Setting Investment Priorities for Achieving Poverty Reduction and Food Security
Event Information
Ensuring access to nutritious and healthy food for everybody in the world will become increasingly challenging as resources have become more limited and competition for their use has grown. Public investment must increase to boost food production through innovations and more efficient use of natural resources. However, setting the right priorities is equally important given that returns to different types of investments vary greatly.
This presentation reviewed public investment in agriculture and its allocation during the past several decades, and presented evidence on the returns to investments in terms of agricultural growth and poverty reduction.
The results show that investments in agricultural research, rural infrastructure, and rural education have a large impact on both agricultural growth and poverty reduction in many parts of the developing world. Subsidies for fertilizer, water, and electricity may initially have a large impact, but their effects decline rapidly over time. These subsidies need to be phased out, using these investments instead to enhance productivity through innovations and improved human and physical capital. Future studies should also assess the impact of public investment in agriculture on nutrition and health and take into consideration their environmental costs.
Supporting Document
- Fan, S., ed. 2008. Public expenditures, growth, and poverty: Lessons from developing countries. Baltimore, Md., U.S.A.: Johns Hopkins University Press.
- Fan, S., L. Zhang, and X. Zhang. 2002. Growth, inequality, and poverty in rural China: The role of public investment. Research Report 125. Washington D.C.: International Food Policy Research Institute.
- Fan, S., P.B.R. Hazell, and S. Thorat. 1999. Linkages between government spending, growth, and poverty in rural India. Research Report 110. Washington D.C.: International Food Policy Research Institute.
Speakers
Shenggen Fan
International Food Policy Research Institute (IFPRI)

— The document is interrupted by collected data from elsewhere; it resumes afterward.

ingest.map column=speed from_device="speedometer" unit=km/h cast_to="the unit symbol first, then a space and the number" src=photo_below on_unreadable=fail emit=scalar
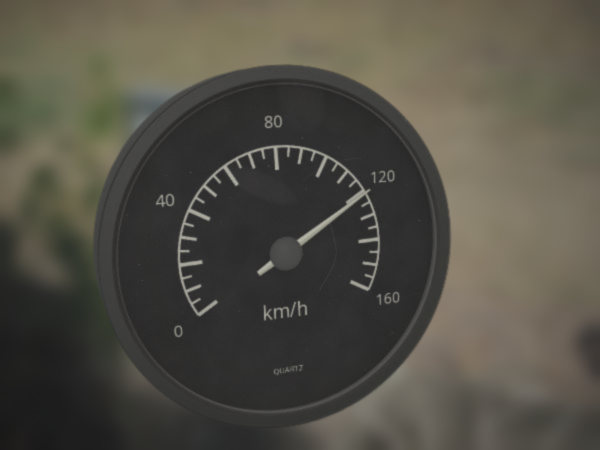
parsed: km/h 120
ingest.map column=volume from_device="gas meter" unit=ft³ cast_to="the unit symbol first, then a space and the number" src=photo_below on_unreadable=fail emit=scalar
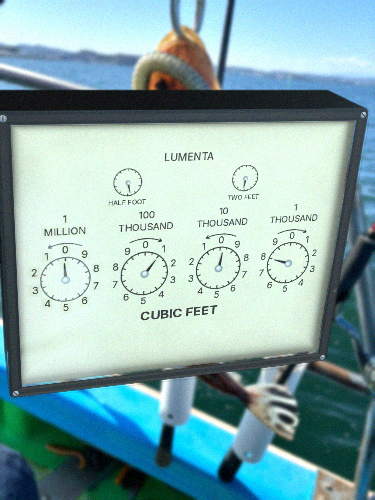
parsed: ft³ 9800
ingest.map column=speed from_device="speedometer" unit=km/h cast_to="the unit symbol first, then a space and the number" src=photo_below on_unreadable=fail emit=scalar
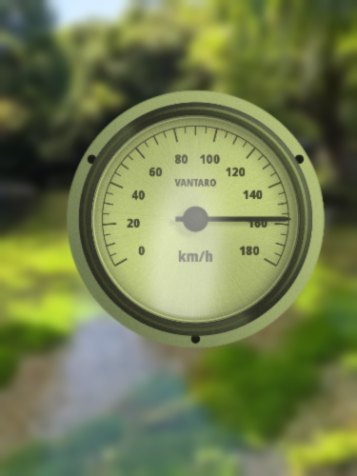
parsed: km/h 157.5
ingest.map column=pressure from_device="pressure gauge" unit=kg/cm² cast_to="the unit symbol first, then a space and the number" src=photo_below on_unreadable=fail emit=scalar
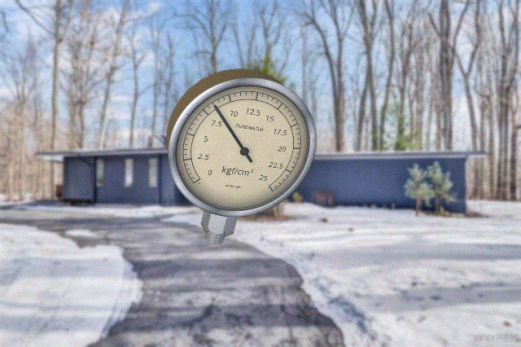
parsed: kg/cm² 8.5
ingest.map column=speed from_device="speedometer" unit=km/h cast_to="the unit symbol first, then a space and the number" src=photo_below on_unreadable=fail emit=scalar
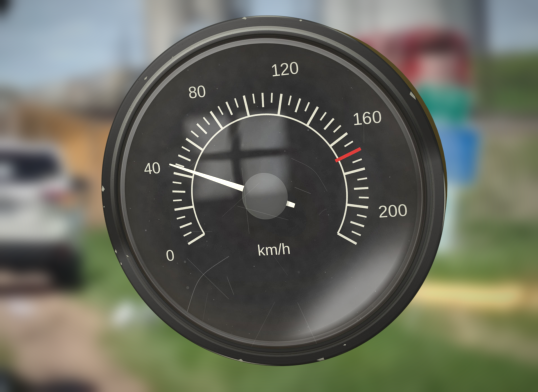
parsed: km/h 45
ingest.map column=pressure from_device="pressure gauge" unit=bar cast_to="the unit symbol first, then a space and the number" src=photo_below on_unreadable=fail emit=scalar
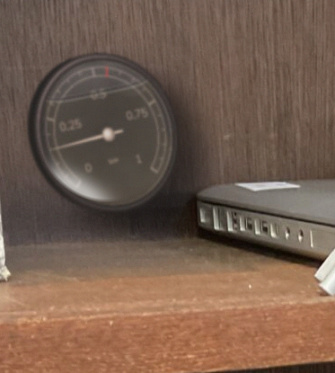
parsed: bar 0.15
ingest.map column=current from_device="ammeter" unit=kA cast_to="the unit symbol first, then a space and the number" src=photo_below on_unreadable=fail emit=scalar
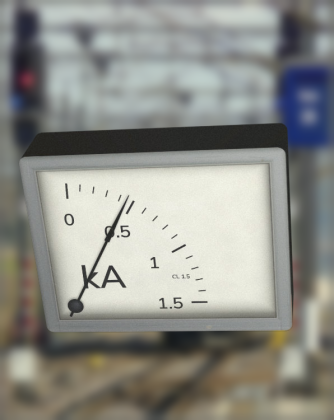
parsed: kA 0.45
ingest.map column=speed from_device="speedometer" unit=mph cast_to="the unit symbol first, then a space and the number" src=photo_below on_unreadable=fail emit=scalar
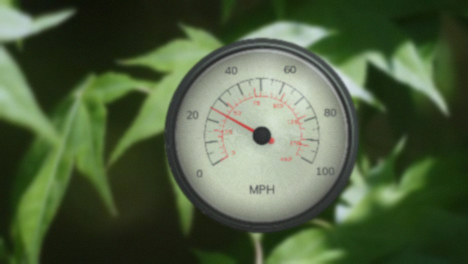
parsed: mph 25
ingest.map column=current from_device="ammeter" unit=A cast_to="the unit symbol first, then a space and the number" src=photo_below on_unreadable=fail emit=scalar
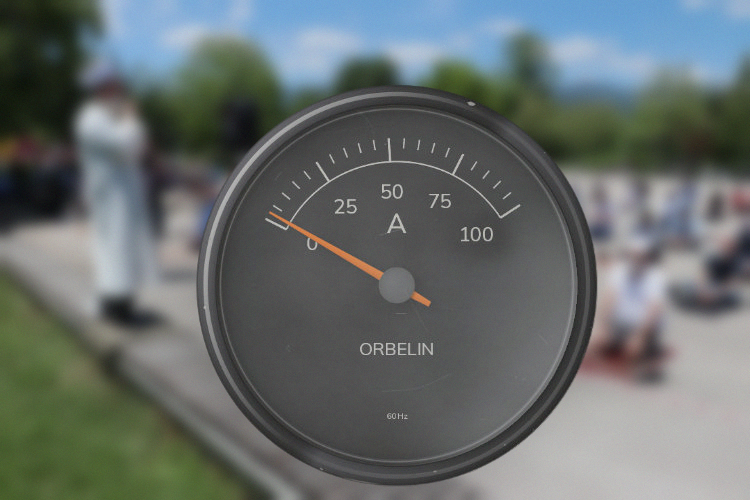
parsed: A 2.5
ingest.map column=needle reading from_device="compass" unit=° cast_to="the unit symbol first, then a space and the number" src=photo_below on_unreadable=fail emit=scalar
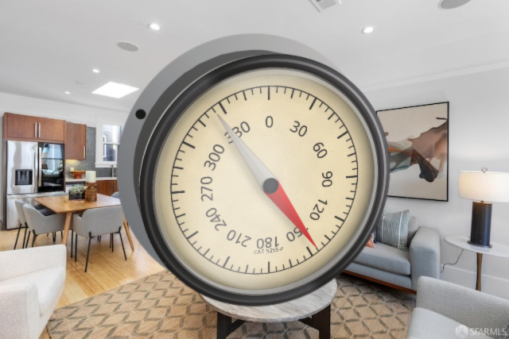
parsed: ° 145
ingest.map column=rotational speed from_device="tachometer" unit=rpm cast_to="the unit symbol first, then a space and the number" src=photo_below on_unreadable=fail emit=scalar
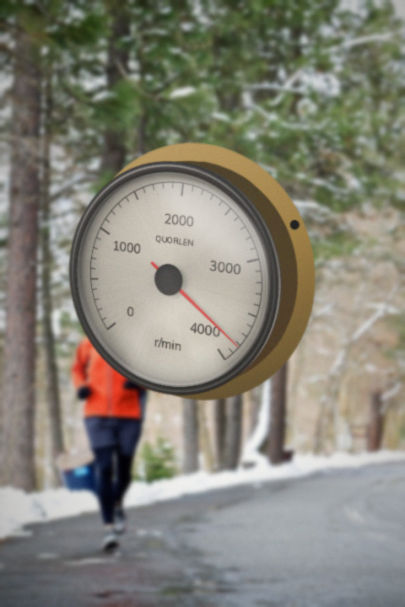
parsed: rpm 3800
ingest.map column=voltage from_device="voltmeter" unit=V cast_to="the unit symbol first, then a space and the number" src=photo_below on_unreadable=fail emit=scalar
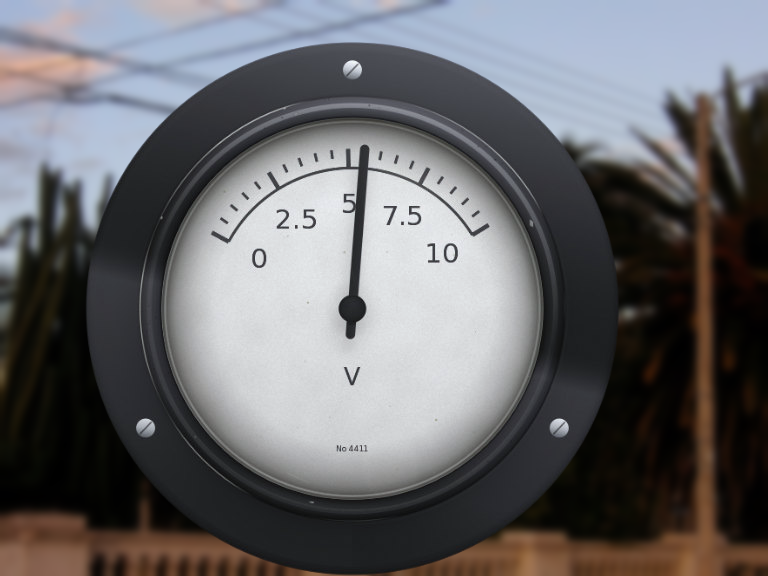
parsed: V 5.5
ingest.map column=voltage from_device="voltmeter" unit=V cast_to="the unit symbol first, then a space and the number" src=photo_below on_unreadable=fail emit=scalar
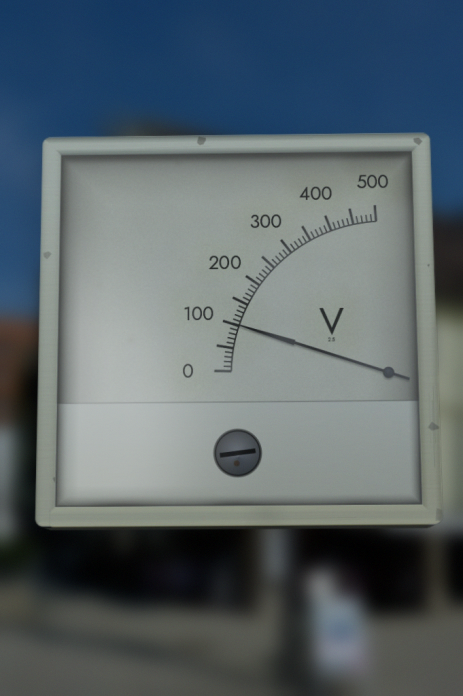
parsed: V 100
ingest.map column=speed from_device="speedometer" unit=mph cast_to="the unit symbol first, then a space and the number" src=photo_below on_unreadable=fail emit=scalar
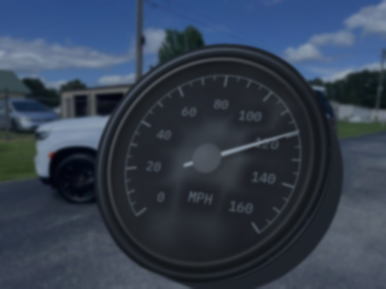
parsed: mph 120
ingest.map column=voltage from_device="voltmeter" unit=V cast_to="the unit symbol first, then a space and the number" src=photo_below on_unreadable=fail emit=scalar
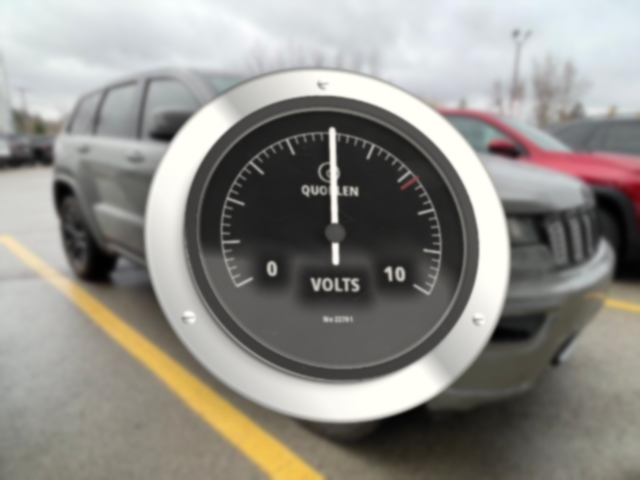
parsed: V 5
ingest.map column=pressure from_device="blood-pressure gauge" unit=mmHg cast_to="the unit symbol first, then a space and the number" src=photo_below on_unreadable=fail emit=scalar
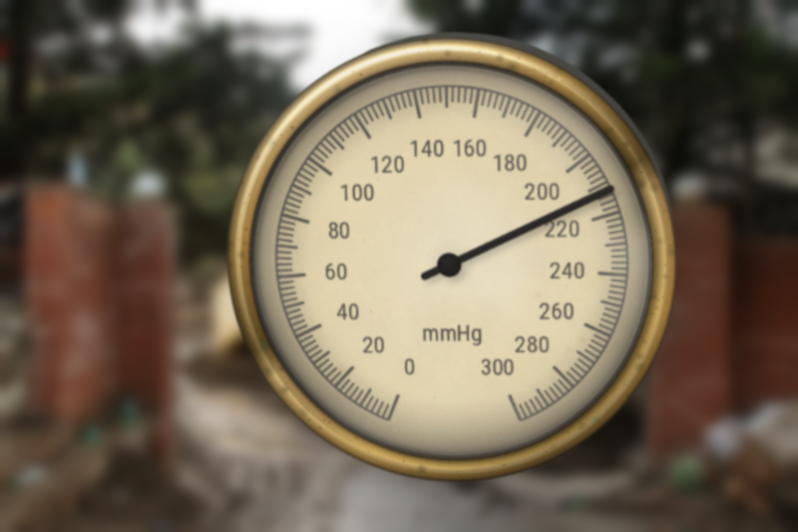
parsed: mmHg 212
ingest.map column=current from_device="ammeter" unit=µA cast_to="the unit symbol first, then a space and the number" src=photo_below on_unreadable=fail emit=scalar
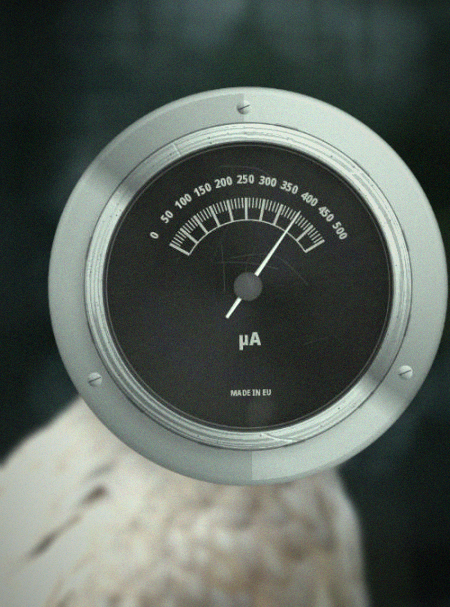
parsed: µA 400
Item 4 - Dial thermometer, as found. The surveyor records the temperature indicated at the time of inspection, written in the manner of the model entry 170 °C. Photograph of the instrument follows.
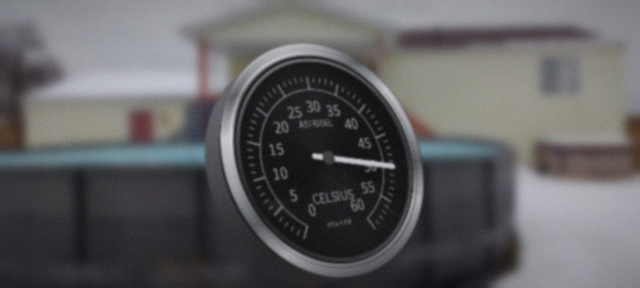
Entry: 50 °C
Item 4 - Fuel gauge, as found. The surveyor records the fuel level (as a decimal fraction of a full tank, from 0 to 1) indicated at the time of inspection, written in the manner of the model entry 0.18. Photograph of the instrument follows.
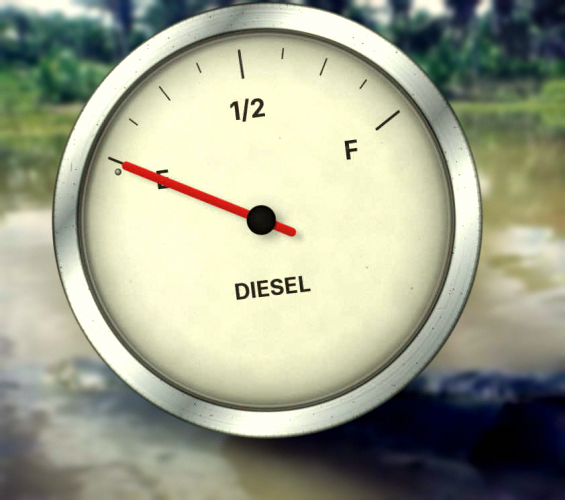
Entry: 0
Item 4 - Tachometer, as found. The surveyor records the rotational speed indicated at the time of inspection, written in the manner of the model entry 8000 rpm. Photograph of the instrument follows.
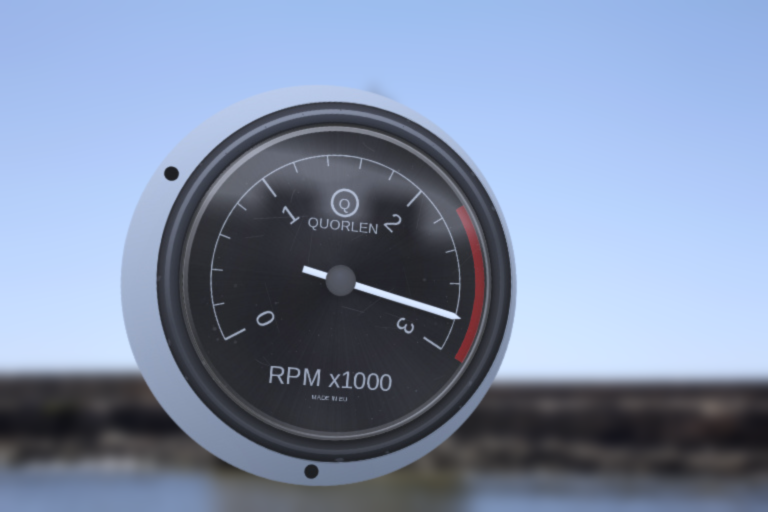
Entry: 2800 rpm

Shenggen Fan has been Director General of the International Food Policy Research Institute (IFPRI) since 2009. Growing up in rural China in the 1960s and 1970s, Fan became deeply committed to reducing poverty and hunger. He is convinced that innovative, country-owned, country-led approaches are required to achieve ambitious development goals. Along those lines, he recently proposed a new “business-as-unusual” approach to ending hunger: (1) invest in two core pillars—agriculture and social protection, (2) bring in new players, (3) adopt a country-led, bottom-up approach, (4) design policies using evidence and experience, and (5) measure whether commitments have been fulfilled.
Fan joined IFPRI in 1995 as a research fellow, conducting extensive research on pro-poor development strategies in Africa, Asia, and the Middle East. He led IFPRI’s program on public investment before becoming the director of the Institute’s Development Strategy and Governance Division in 2005. He also received a PhD in applied economics from the University of Minnesota and bachelor’s and master’s degrees from Nanjing Agricultural University in China. Fan is a member of the World Economic Forum’s Global Agenda Council on Food Security, as well as an Executive Committee member of the International Association of Agricultural Economists.